Image and design file data »
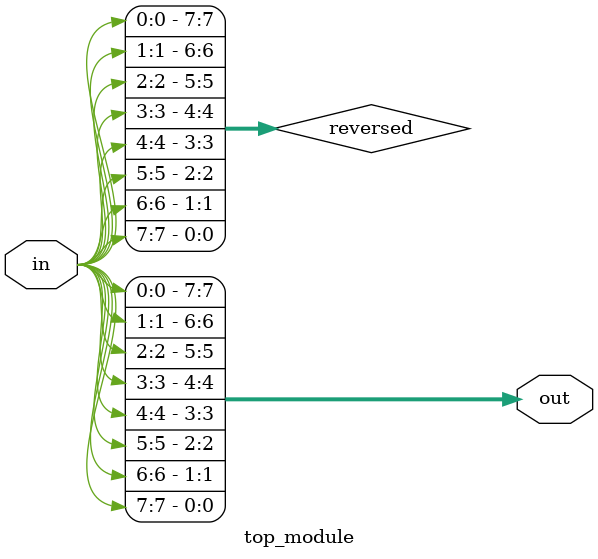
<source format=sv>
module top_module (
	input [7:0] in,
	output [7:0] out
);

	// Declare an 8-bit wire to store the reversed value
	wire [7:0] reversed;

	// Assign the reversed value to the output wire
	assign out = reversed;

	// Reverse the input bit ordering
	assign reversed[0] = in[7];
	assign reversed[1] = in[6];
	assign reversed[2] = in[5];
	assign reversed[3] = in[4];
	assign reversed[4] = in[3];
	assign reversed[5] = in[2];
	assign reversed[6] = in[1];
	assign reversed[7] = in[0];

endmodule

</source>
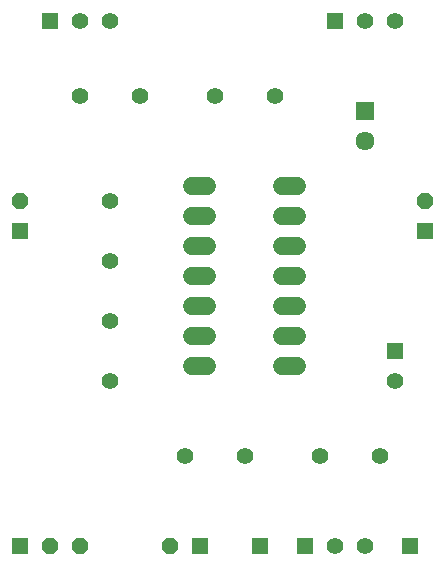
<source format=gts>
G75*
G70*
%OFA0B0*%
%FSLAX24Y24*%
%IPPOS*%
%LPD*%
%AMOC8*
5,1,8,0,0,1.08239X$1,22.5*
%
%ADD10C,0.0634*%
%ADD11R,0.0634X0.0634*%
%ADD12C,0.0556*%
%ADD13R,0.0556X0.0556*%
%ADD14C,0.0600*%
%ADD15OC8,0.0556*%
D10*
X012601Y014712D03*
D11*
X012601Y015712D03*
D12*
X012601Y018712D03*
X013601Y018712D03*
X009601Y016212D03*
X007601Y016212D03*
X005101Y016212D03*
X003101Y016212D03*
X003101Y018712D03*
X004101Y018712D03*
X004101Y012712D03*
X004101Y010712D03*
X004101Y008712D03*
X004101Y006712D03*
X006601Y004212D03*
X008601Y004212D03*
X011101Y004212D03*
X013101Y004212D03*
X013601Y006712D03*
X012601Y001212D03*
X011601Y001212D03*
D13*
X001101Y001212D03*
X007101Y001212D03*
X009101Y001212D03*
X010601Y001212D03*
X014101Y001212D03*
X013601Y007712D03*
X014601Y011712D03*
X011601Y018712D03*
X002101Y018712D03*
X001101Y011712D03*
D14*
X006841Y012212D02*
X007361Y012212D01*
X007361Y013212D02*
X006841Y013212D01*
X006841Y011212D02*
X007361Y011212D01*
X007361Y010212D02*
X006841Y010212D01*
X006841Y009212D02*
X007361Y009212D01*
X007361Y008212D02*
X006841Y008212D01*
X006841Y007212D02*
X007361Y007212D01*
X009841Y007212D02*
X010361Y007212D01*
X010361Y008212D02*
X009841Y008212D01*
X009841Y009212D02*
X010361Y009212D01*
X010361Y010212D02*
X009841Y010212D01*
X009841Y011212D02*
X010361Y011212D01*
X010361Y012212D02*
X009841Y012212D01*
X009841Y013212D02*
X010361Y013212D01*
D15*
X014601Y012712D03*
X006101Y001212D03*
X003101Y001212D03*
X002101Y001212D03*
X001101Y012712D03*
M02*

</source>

REQUIRED WORK »
Take the lines from the one containing "X002101Y018712D03*" through the final line of the entries above, and set them down exactly, with nothing added.

EXERCISE OUTPUT »
X002101Y018712D03*
X001101Y011712D03*
D14*
X006841Y012212D02*
X007361Y012212D01*
X007361Y013212D02*
X006841Y013212D01*
X006841Y011212D02*
X007361Y011212D01*
X007361Y010212D02*
X006841Y010212D01*
X006841Y009212D02*
X007361Y009212D01*
X007361Y008212D02*
X006841Y008212D01*
X006841Y007212D02*
X007361Y007212D01*
X009841Y007212D02*
X010361Y007212D01*
X010361Y008212D02*
X009841Y008212D01*
X009841Y009212D02*
X010361Y009212D01*
X010361Y010212D02*
X009841Y010212D01*
X009841Y011212D02*
X010361Y011212D01*
X010361Y012212D02*
X009841Y012212D01*
X009841Y013212D02*
X010361Y013212D01*
D15*
X014601Y012712D03*
X006101Y001212D03*
X003101Y001212D03*
X002101Y001212D03*
X001101Y012712D03*
M02*

</source>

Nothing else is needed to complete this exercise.